The landscape flickers around him, glitches, spiraling away.

 

He wakes with a gasp, limbs tangled in sheets, dawn a barely-there glow on the horizon, in Kinoko Kingdom, safe and whole and not blown-up. He wakes with the memory of red and glass and mistakes turned into revenge, and he falls. 

 

Karl falls, hits the ground with a painful wheeze, but he’s already scrabbling up. Racing through the house, he scrambles for a pen, for one of his books, for anything so he won’t forget. He doesn’t think he would survives that future, and so needs to remember- he needs to remember-

 

His fingers find paper. With a choked-off noise, he looks at it and…

 

Stills. 

 

“An invitation,” Quackity’s handwriting reads and, oh. Oh, this would be a perfect chance to apologize. Memories slip away, leaving only lingering fear, a distinct feeling that the casino is dangerous, as his mind latches onto the new thing. He tries to remember what he was doing, he tries, and he comes up blank. 

 

(He needs to remember-)

 

Oh well.

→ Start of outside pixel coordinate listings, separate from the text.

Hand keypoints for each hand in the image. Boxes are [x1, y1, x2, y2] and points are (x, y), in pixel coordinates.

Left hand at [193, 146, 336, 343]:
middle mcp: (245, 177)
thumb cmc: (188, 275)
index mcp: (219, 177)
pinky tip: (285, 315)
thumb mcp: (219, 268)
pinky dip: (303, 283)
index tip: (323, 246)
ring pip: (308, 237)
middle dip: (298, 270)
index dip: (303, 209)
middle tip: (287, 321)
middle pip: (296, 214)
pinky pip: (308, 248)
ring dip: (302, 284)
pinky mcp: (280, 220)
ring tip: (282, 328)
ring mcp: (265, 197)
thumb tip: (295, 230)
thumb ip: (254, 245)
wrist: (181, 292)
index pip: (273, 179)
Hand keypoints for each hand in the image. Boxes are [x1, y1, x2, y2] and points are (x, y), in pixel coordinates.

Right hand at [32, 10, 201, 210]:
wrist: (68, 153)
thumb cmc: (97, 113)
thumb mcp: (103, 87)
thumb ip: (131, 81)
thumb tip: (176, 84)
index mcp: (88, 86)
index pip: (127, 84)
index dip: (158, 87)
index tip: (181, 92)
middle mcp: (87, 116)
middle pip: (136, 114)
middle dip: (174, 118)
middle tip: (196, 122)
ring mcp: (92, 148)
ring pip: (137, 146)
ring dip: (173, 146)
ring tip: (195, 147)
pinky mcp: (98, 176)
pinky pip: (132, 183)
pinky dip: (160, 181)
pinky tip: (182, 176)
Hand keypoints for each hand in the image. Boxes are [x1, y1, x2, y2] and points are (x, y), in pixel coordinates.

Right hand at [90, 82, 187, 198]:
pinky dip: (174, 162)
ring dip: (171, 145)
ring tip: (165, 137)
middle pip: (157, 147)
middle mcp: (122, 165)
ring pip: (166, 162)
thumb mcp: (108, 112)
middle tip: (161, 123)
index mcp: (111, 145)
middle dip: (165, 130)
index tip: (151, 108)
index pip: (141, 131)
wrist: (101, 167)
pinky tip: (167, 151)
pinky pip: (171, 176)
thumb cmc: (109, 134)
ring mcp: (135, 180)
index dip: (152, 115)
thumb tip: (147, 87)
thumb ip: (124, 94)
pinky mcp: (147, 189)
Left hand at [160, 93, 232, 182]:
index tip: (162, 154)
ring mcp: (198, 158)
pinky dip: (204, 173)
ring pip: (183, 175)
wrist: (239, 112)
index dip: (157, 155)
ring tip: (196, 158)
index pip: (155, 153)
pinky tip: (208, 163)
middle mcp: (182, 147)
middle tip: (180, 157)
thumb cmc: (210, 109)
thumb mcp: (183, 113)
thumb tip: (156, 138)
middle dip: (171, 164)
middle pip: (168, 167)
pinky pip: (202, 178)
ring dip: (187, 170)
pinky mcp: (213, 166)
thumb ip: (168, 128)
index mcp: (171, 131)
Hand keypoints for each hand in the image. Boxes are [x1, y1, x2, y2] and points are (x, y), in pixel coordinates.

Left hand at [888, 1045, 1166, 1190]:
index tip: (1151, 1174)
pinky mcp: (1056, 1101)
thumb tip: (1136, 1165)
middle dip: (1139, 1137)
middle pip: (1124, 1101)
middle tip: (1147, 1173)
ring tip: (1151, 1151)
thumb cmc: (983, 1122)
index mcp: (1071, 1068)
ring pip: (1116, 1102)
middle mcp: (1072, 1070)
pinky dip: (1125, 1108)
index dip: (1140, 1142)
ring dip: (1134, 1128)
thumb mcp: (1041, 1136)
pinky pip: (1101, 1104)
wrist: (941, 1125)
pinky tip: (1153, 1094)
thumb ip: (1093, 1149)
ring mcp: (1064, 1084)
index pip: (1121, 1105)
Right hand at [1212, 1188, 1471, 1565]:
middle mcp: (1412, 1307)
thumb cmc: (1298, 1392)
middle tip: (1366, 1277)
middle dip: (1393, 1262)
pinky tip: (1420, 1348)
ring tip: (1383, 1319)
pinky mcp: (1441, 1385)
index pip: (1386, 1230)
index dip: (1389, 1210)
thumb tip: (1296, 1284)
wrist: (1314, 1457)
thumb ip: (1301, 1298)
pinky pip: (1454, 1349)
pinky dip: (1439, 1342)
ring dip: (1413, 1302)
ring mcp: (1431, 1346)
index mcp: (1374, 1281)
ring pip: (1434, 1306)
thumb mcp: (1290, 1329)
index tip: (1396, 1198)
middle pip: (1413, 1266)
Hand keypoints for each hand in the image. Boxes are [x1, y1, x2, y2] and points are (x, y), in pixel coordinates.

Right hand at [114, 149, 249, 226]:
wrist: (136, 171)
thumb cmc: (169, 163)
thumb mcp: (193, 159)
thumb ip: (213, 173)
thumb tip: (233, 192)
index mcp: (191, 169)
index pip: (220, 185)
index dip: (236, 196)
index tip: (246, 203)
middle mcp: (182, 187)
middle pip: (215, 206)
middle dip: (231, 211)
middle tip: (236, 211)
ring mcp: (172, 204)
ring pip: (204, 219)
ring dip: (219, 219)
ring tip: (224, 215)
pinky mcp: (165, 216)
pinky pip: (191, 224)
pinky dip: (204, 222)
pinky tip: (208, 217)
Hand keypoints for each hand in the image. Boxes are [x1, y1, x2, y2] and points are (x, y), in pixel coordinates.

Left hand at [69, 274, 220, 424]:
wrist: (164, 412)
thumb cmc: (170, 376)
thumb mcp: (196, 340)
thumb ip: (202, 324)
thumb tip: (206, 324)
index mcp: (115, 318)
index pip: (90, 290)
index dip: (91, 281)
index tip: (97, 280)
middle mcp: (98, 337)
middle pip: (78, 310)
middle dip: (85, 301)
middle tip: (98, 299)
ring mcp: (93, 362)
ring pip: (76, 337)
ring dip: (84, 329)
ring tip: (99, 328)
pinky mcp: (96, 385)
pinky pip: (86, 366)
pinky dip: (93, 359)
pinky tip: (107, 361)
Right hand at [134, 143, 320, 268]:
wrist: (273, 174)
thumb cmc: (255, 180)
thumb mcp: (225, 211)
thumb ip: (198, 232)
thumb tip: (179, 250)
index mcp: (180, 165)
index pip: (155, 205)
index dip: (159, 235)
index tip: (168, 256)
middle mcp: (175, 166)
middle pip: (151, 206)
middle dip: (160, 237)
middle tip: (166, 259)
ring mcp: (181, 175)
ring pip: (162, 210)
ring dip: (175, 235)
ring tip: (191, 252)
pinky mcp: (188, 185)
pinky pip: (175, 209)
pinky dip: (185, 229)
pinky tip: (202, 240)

It’s probably nothing, and Karl uses his pen to write a letter telling Quackity he wouldn’t miss it for the world.

 

A promise, he thinksthe phantom taste of wine bitter in his mouth. It’s time to fulfill a promise.

Notes:

I have literally so much goddamn homework to do and a whole chapter to write for my other fic but, alfksk. Instead we get this. God I’m so fuxking stupid.